QE, which began in 2008 and involves the purchase of securities by the central bank, has always been controversial.

Professor Philip Booth, professor of insurance and risk management at London’s Cass Business School, says: “The Fed’s QE programme has always been dangerous, especially as it involved the purchase of private sector securities. It is now over six years since the beginning of the financial crisis and the time for emergency measures has come to an end.”

Whatever the misgivings of experts, Yellen clearly thinks QE has largely done its job. But the stimulus of low interest rates is still maintained and it is the effect of this policy that is occupying the minds of some investors now.

Didier Saint-Georges, member of the investment committee at Paris-based fund manager Carmignac, said before the Fed announcement yesterday that the end of QE was “written on the wall” for months and markets were unlikely to focus on it.

“This is not where markets will focus, but rather on whether Janet Yellen keeps unchanged, or not, her wording concerning the future of the Fed’s zero interest rate policy.”

Bank rates have a major impact on bond rates. Long-dated bond interest rates in the US, UK and eurozone have dropped 100 basis points in the last three quarters. In the eurozone, this is due in part to European Central Bank rate cuts, writes Christopher Jeffrey, a strategist at Legal & General Investment Management (LGIM).

“If sustained, such a decline has profound implications for the pricing of financial instruments,” he writes in Fundamentals, an LGIM report.

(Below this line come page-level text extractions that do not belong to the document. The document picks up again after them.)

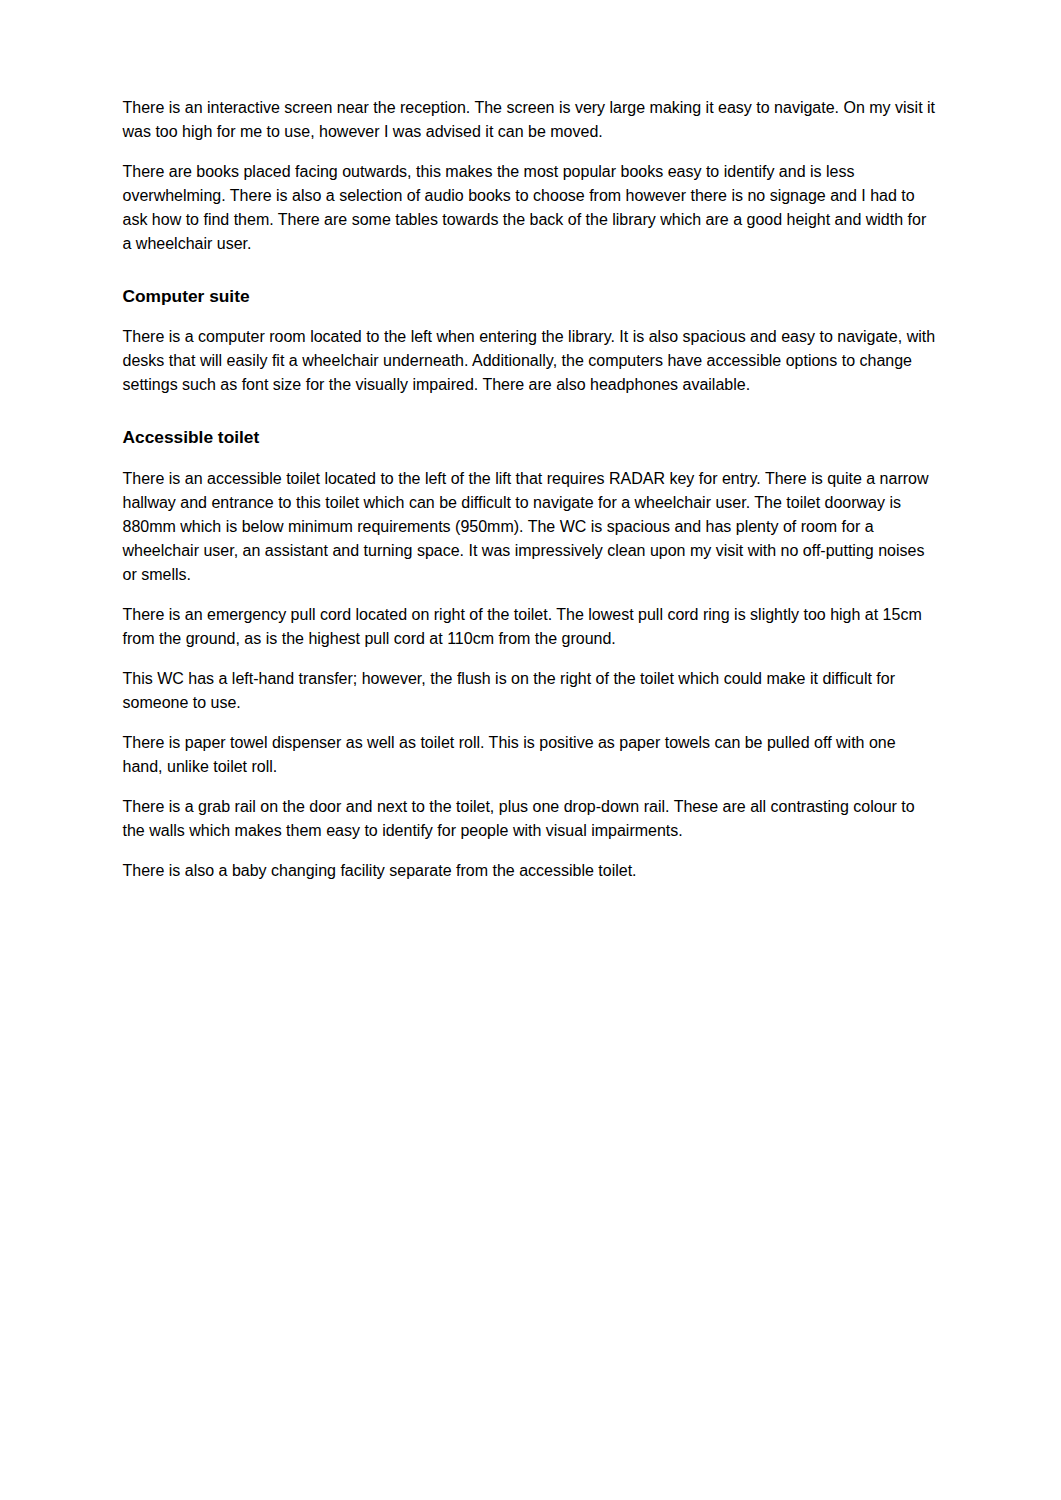There is an interactive screen near the reception. The screen is very large making it easy to navigate. On my visit it was too high for me to use, however I was advised it can be moved.
There are books placed facing outwards, this makes the most popular books easy to identify and is less overwhelming. There is also a selection of audio books to choose from however there is no signage and I had to ask how to find them. There are some tables towards the back of the library which are a good height and width for a wheelchair user.
Computer suite
There is a computer room located to the left when entering the library. It is also spacious and easy to navigate, with desks that will easily fit a wheelchair underneath. Additionally, the computers have accessible options to change settings such as font size for the visually impaired. There are also headphones available.
Accessible toilet
There is an accessible toilet located to the left of the lift that requires RADAR key for entry. There is quite a narrow hallway and entrance to this toilet which can be difficult to navigate for a wheelchair user. The toilet doorway is 880mm which is below minimum requirements (950mm). The WC is spacious and has plenty of room for a wheelchair user, an assistant and turning space. It was impressively clean upon my visit with no off-putting noises or smells.
There is an emergency pull cord located on right of the toilet. The lowest pull cord ring is slightly too high at 15cm from the ground, as is the highest pull cord at 110cm from the ground.
This WC has a left-hand transfer; however, the flush is on the right of the toilet which could make it difficult for someone to use.
There is paper towel dispenser as well as toilet roll. This is positive as paper towels can be pulled off with one hand, unlike toilet roll.
There is a grab rail on the door and next to the toilet, plus one drop-down rail. These are all contrasting colour to the walls which makes them easy to identify for people with visual impairments.
There is also a baby changing facility separate from the accessible toilet.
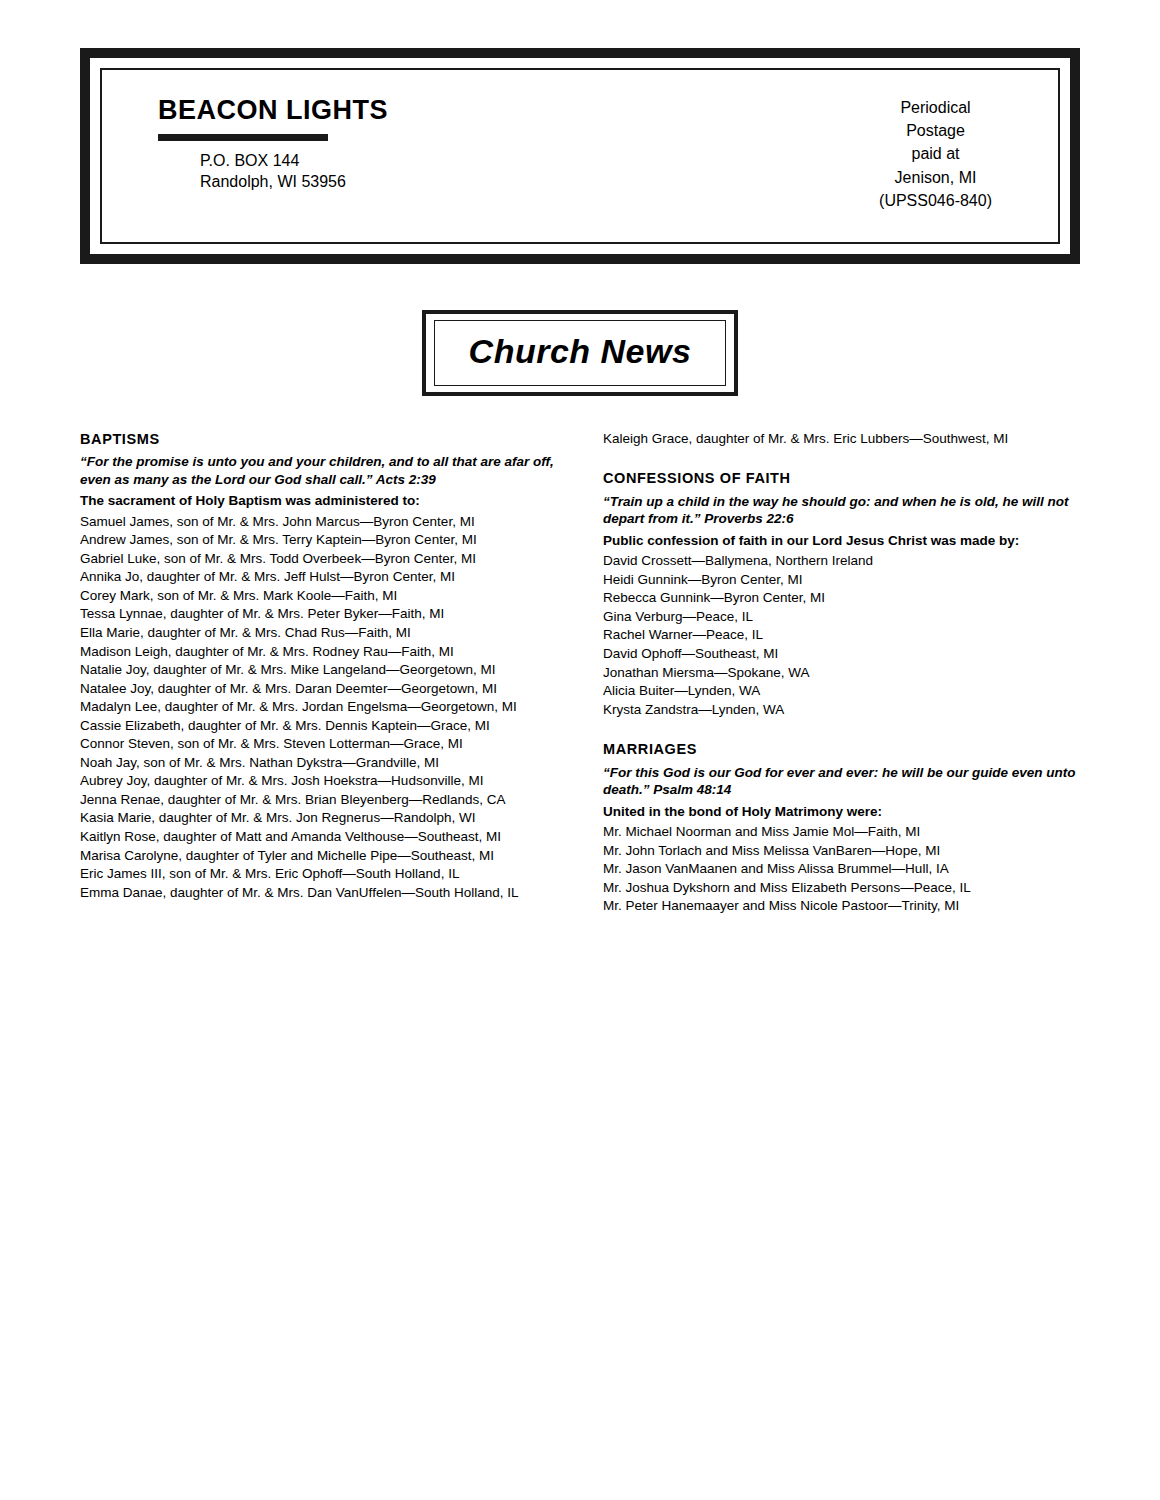BEACON LIGHTS
P.O. BOX 144
Randolph, WI 53956
Periodical
Postage
paid at
Jenison, MI
(UPSS046-840)
Church News
BAPTISMS
“For the promise is unto you and your children, and to all that are afar off, even as many as the Lord our God shall call.” Acts 2:39
The sacrament of Holy Baptism was administered to:
Samuel James, son of Mr. & Mrs. John Marcus—Byron Center, MI
Andrew James, son of Mr. & Mrs. Terry Kaptein—Byron Center, MI
Gabriel Luke, son of Mr. & Mrs. Todd Overbeek—Byron Center, MI
Annika Jo, daughter of Mr. & Mrs. Jeff Hulst—Byron Center, MI
Corey Mark, son of Mr. & Mrs. Mark Koole—Faith, MI
Tessa Lynnae, daughter of Mr. & Mrs. Peter Byker—Faith, MI
Ella Marie, daughter of Mr. & Mrs. Chad Rus—Faith, MI
Madison Leigh, daughter of Mr. & Mrs. Rodney Rau—Faith, MI
Natalie Joy, daughter of Mr. & Mrs. Mike Langeland—Georgetown, MI
Natalee Joy, daughter of Mr. & Mrs. Daran Deemter—Georgetown, MI
Madalyn Lee, daughter of Mr. & Mrs. Jordan Engelsma—Georgetown, MI
Cassie Elizabeth, daughter of Mr. & Mrs. Dennis Kaptein—Grace, MI
Connor Steven, son of Mr. & Mrs. Steven Lotterman—Grace, MI
Noah Jay, son of Mr. & Mrs. Nathan Dykstra—Grandville, MI
Aubrey Joy, daughter of Mr. & Mrs. Josh Hoekstra—Hudsonville, MI
Jenna Renae, daughter of Mr. & Mrs. Brian Bleyenberg—Redlands, CA
Kasia Marie, daughter of Mr. & Mrs. Jon Regnerus—Randolph, WI
Kaitlyn Rose, daughter of Matt and Amanda Velthouse—Southeast, MI
Marisa Carolyne, daughter of Tyler and Michelle Pipe—Southeast, MI
Eric James III, son of Mr. & Mrs. Eric Ophoff—South Holland, IL
Emma Danae, daughter of Mr. & Mrs. Dan VanUffelen—South Holland, IL
Kaleigh Grace, daughter of Mr. & Mrs. Eric Lubbers—Southwest, MI
CONFESSIONS OF FAITH
“Train up a child in the way he should go: and when he is old, he will not depart from it.” Proverbs 22:6
Public confession of faith in our Lord Jesus Christ was made by:
David Crossett—Ballymena, Northern Ireland
Heidi Gunnink—Byron Center, MI
Rebecca Gunnink—Byron Center, MI
Gina Verburg—Peace, IL
Rachel Warner—Peace, IL
David Ophoff—Southeast, MI
Jonathan Miersma—Spokane, WA
Alicia Buiter—Lynden, WA
Krysta Zandstra—Lynden, WA
MARRIAGES
“For this God is our God for ever and ever: he will be our guide even unto death.” Psalm 48:14
United in the bond of Holy Matrimony were:
Mr. Michael Noorman and Miss Jamie Mol—Faith, MI
Mr. John Torlach and Miss Melissa VanBaren—Hope, MI
Mr. Jason VanMaanen and Miss Alissa Brummel—Hull, IA
Mr. Joshua Dykshorn and Miss Elizabeth Persons—Peace, IL
Mr. Peter Hanemaayer and Miss Nicole Pastoor—Trinity, MI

But he seeks to challenge the perception that the decline in real interest rates signals a poor outlook for economic growth and markets, saying it is more to do with a rising appetite for savings, declining appetite for investment, and portfolio shifts that have favoured debt over equity.

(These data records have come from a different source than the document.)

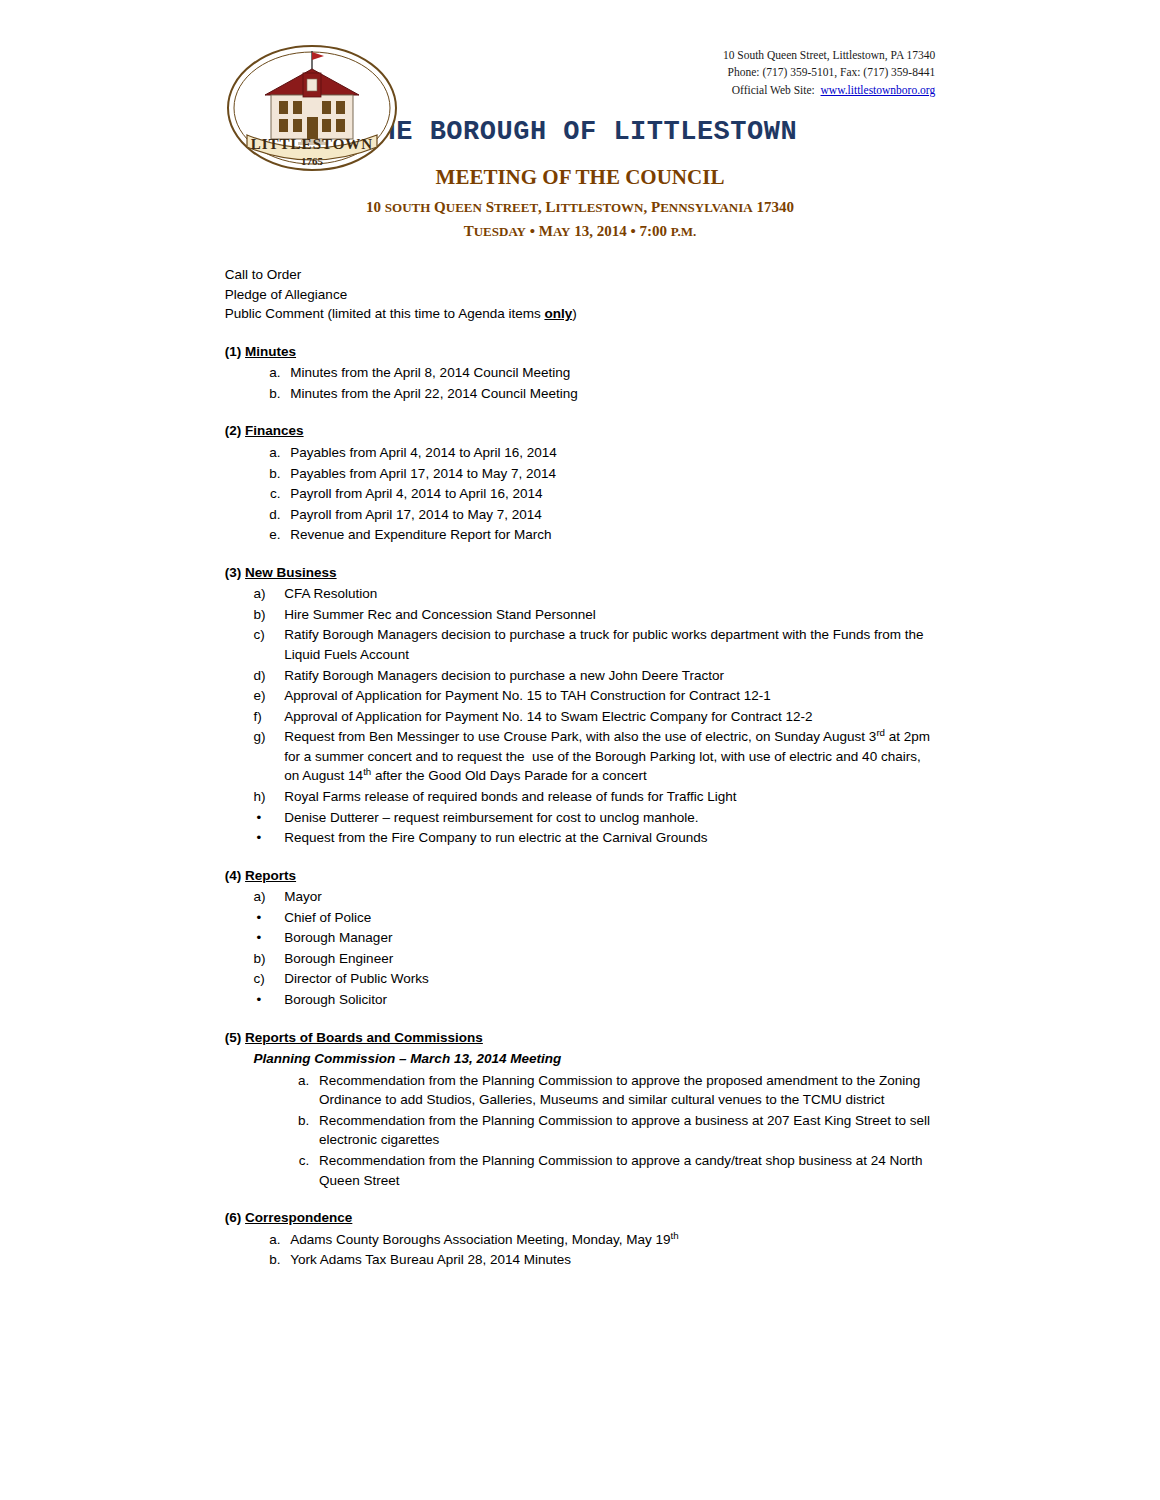Borough of Littlestown seal LITTLESTOWN 1765
10 South Queen Street, Littlestown, PA 17340
Phone: (717) 359-5101, Fax: (717) 359-8441
Official Web Site: www.littlestownboro.org
THE BOROUGH OF LITTLESTOWN
MEETING OF THE COUNCIL
10 SOUTH QUEEN STREET, LITTLESTOWN, PENNSYLVANIA 17340
TUESDAY • MAY 13, 2014 • 7:00 P.M.
Call to Order
Pledge of Allegiance
Public Comment (limited at this time to Agenda items only)
(1) Minutes
Minutes from the April 8, 2014 Council Meeting
Minutes from the April 22, 2014 Council Meeting
(2) Finances
Payables from April 4, 2014 to April 16, 2014
Payables from April 17, 2014 to May 7, 2014
Payroll from April 4, 2014 to April 16, 2014
Payroll from April 17, 2014 to May 7, 2014
Revenue and Expenditure Report for March
(3) New Business
a) CFA Resolution
b) Hire Summer Rec and Concession Stand Personnel
c) Ratify Borough Managers decision to purchase a truck for public works department with the Funds from the Liquid Fuels Account
d) Ratify Borough Managers decision to purchase a new John Deere Tractor
e) Approval of Application for Payment No. 15 to TAH Construction for Contract 12-1
f) Approval of Application for Payment No. 14 to Swam Electric Company for Contract 12-2
g) Request from Ben Messinger to use Crouse Park, with also the use of electric, on Sunday August 3rd at 2pm for a summer concert and to request the use of the Borough Parking lot, with use of electric and 40 chairs, on August 14th after the Good Old Days Parade for a concert
h) Royal Farms release of required bonds and release of funds for Traffic Light
•Denise Dutterer – request reimbursement for cost to unclog manhole.
•Request from the Fire Company to run electric at the Carnival Grounds
(4) Reports
a) Mayor
•Chief of Police
•Borough Manager
b) Borough Engineer
c) Director of Public Works
•Borough Solicitor
(5) Reports of Boards and Commissions
Planning Commission – March 13, 2014 Meeting
Recommendation from the Planning Commission to approve the proposed amendment to the Zoning Ordinance to add Studios, Galleries, Museums and similar cultural venues to the TCMU district
Recommendation from the Planning Commission to approve a business at 207 East King Street to sell electronic cigarettes
Recommendation from the Planning Commission to approve a candy/treat shop business at 24 North Queen Street
(6) Correspondence
Adams County Boroughs Association Meeting, Monday, May 19th
York Adams Tax Bureau April 28, 2014 Minutes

He adds that these portfolio shifts reflect demographic pressures in the OECD and the rise of emerging market investors – but these structural changes in the supply and demand for financial assets are not a worrying leading indicator about the economic and market outlook.

The Fed is not alone in suggesting rates will remain lower for longer, despite the economic recovery. The Bank of England said in August 2013 that even when the economy has returned to normal levels of capacity, and inflation is close to target, “the appropriate level of Bank Rate is likely to be materially below the 5% level set on average … prior to the financial crisis”.

Thanks to forward guidance, the direction of rates is more certain now. But the reasons for them, and their effects, are perhaps still as uncertain as the whole QE programme was in the first place.

But US monetary policy is still positive for risk assets, says Kerry Craig, global market strategist at JP Morgan Asset Management.

“In light of the Federal Reserve announcing the end of its quantitative easing, monetary policy in the US remains accommodative, as evidenced by a policy rate which remains at the zero-bound and the continued reinvestment of agency mortgage-backed securities and treasury securities. It is important to recognise that the end of QE3 is a testament to the strength of the US economy.”

He says that the overall picture painted by the Fed “continues to suggest that investors should maintain a slight overweight to equities and a slight underweight to fixed income”.